Ne abbiamo raggruppate 10 e provato a metterle in ordine di bellezza. Sono brani in larga parte legati all’era Collins che ascoltati in sequenza danno vita a un Genesis-album mai pubblicato che sicuramente farebbe la gioia dei moltissimi orfani di questa band eternamente discussa. Qui invece c’è il rischio di mettere d’accordo tutti.
10. “Open Door” (1980)
Alcune di queste canzoni hanno un carattere acustico e malinconico, quasi reminiscente le atmosfere bucoliche di Trespass o dei lavori solisti di Anthony Phillips.

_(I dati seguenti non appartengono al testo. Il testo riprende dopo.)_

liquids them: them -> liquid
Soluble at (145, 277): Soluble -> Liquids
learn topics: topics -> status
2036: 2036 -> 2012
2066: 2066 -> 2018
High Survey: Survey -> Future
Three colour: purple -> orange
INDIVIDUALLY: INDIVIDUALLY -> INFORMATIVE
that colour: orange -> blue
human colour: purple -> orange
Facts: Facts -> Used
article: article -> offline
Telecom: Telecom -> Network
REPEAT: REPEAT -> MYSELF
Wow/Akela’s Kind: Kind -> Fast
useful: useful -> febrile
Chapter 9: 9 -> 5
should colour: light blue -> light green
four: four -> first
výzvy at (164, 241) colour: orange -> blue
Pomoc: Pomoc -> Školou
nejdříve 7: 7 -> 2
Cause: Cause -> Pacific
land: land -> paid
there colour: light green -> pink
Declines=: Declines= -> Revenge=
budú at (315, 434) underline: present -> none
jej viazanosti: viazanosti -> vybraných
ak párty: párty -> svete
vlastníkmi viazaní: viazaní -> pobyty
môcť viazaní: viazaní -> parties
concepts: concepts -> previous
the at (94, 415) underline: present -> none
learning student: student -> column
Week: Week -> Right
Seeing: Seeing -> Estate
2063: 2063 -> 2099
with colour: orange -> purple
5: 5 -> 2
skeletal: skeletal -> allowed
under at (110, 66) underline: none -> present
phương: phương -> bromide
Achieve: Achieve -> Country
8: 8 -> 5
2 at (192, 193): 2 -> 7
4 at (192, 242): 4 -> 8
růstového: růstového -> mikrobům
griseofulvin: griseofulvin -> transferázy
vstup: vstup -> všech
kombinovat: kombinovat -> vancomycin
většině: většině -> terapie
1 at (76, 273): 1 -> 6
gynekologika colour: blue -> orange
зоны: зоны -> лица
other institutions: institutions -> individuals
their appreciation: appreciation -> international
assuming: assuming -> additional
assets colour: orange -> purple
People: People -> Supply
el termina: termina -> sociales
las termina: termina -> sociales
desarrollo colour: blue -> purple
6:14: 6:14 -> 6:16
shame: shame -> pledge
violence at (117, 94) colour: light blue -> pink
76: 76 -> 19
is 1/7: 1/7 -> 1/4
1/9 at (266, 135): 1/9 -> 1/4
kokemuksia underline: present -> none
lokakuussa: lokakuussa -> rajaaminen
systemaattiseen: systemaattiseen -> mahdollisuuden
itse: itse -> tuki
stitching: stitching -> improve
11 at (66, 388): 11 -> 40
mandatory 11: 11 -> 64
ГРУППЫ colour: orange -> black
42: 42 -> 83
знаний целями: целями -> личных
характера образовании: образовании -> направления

È il caso di Open Door, scartata da Duke, sistemata sul retro della baldanzosa Duchess e successivamente inclusa nel quarto lato di Three Sides Live (1982). Sostenuto dalla chitarra acustica di Mike Rutherford (anche autore) e dal pianoforte di Tony Banks, il brano vede un Phil Collins particolarmente intenso, con la voce che si staglia su un delicato tappeto di accordi prima drammatici e poi più solari, in una sorta di commiato che rimanda, come molte canzoni di questo periodo, alla separazione di Collins dalla prima moglie, Andrea Bertorelli.
9. “Vancouver” (1978)
Qui Phil sembra predire il futuro. Vancouver è infatti proprio il luogo di origine della Bertorelli ed è lì che il batterista-cantante si recherà poco tempo dopo la pubblicazione di questa canzone per cercare disperatamente di convincere la donna a tornare sui suoi passi. Outtake di And Then There Were Three, Vancouver trova spazio sul lato B di Many Too Many, condividendo con questa il carattere malinconico. Ma tanto radiofonico è il lato A quanto più tormentata e introversa è questa, con un tappeto di chitarre quasi a là Musical Box e un testo che richiama la She’s Leaving Home dei Beatles: una ragazzina pronta per la fuga che alla fine decide di non abbandonare la casa paterna. Tutto il contrario della celebre canzone di McCartney, nella quale la protagonista è ben felice di lasciarsi alle spalle il passato e iniziare una nuova vita lontano dai genitori.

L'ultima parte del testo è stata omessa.